## INPUT RECORDS
'''

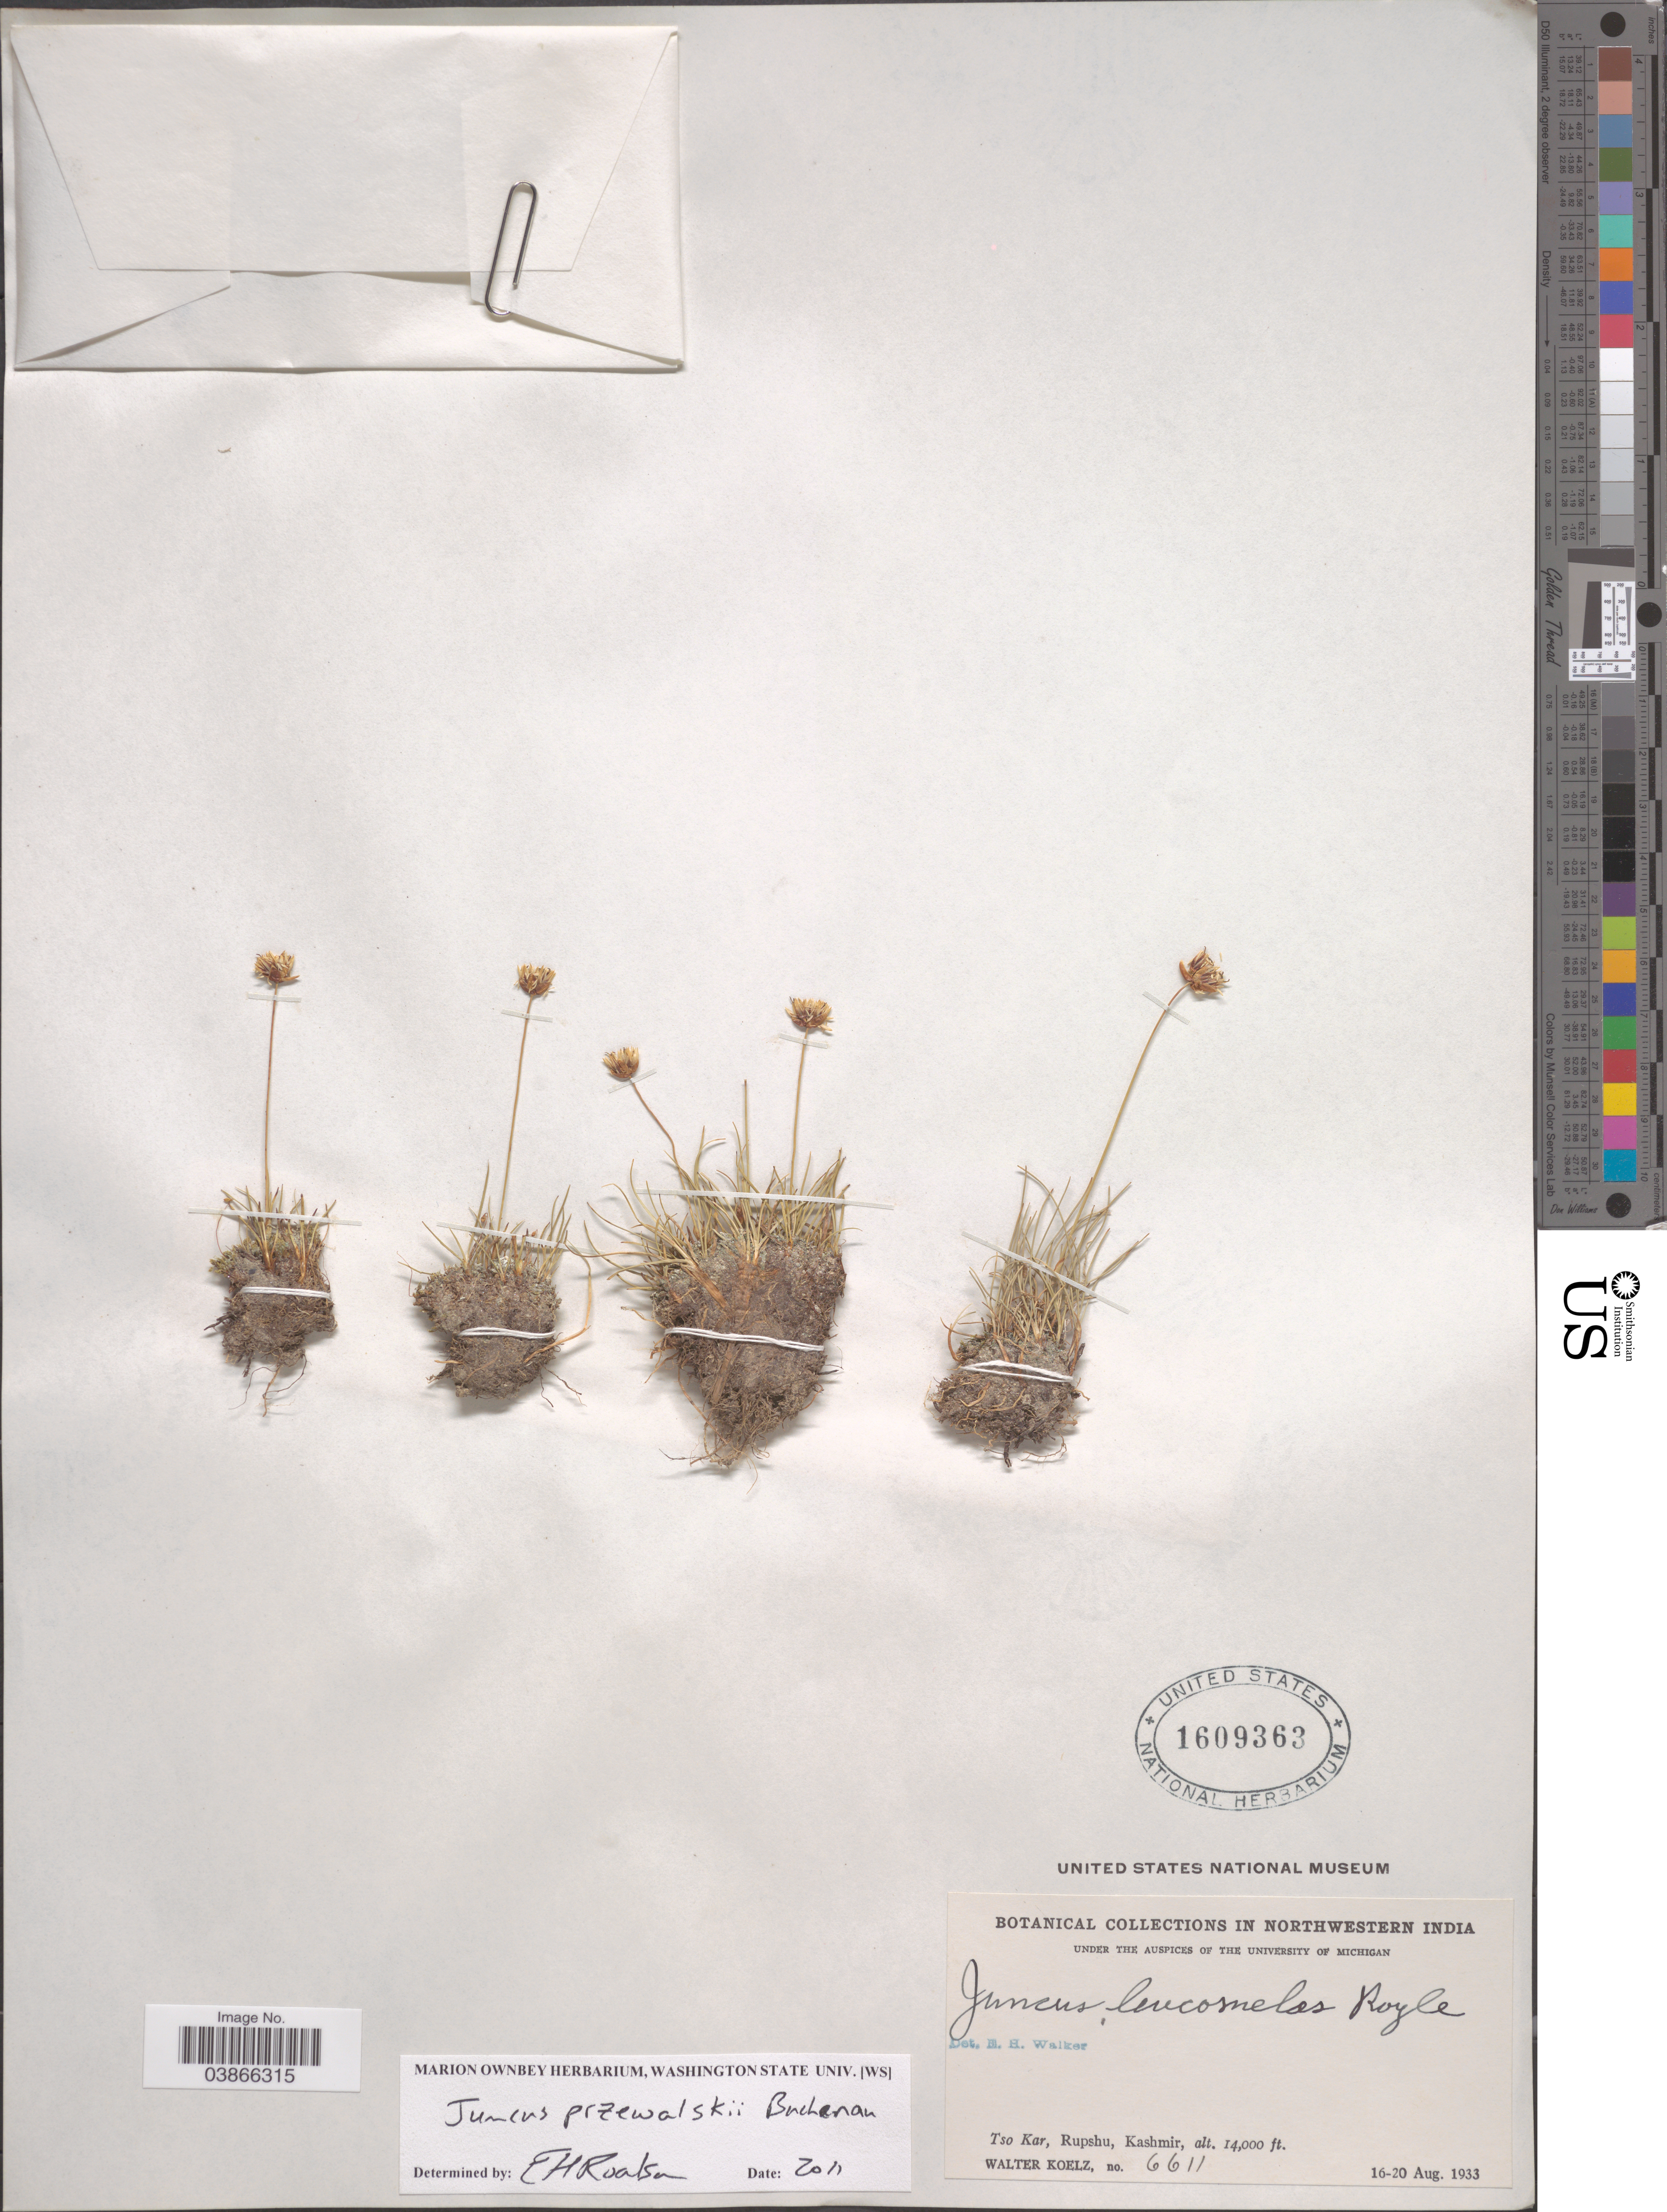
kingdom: Plantae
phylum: Tracheophyta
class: Liliopsida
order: Poales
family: Juncaceae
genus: Juncus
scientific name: Juncus przewalskii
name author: Buchenau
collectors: W. N. Koelz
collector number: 6611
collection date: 1933-08-16/1933-08-20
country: India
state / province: Jammu and Kashmir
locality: Northwestern India. Tso Kar, Rupshu, Kashmir.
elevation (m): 4267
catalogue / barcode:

'''

## REQUIRED WORK
Reproduce every line of the rows above without any changes, but leave out the pictures.

## TASK ANSWER
kingdom: Plantae
phylum: Tracheophyta
class: Liliopsida
order: Poales
family: Juncaceae
genus: Juncus
scientific name: Juncus przewalskii
name author: Buchenau
collectors: W. N. Koelz
collector number: 6611
collection date: 1933-08-16/1933-08-20
country: India
state / province: Jammu and Kashmir
locality: Northwestern India. Tso Kar, Rupshu, Kashmir.
elevation (m): 4267
catalogue / barcode:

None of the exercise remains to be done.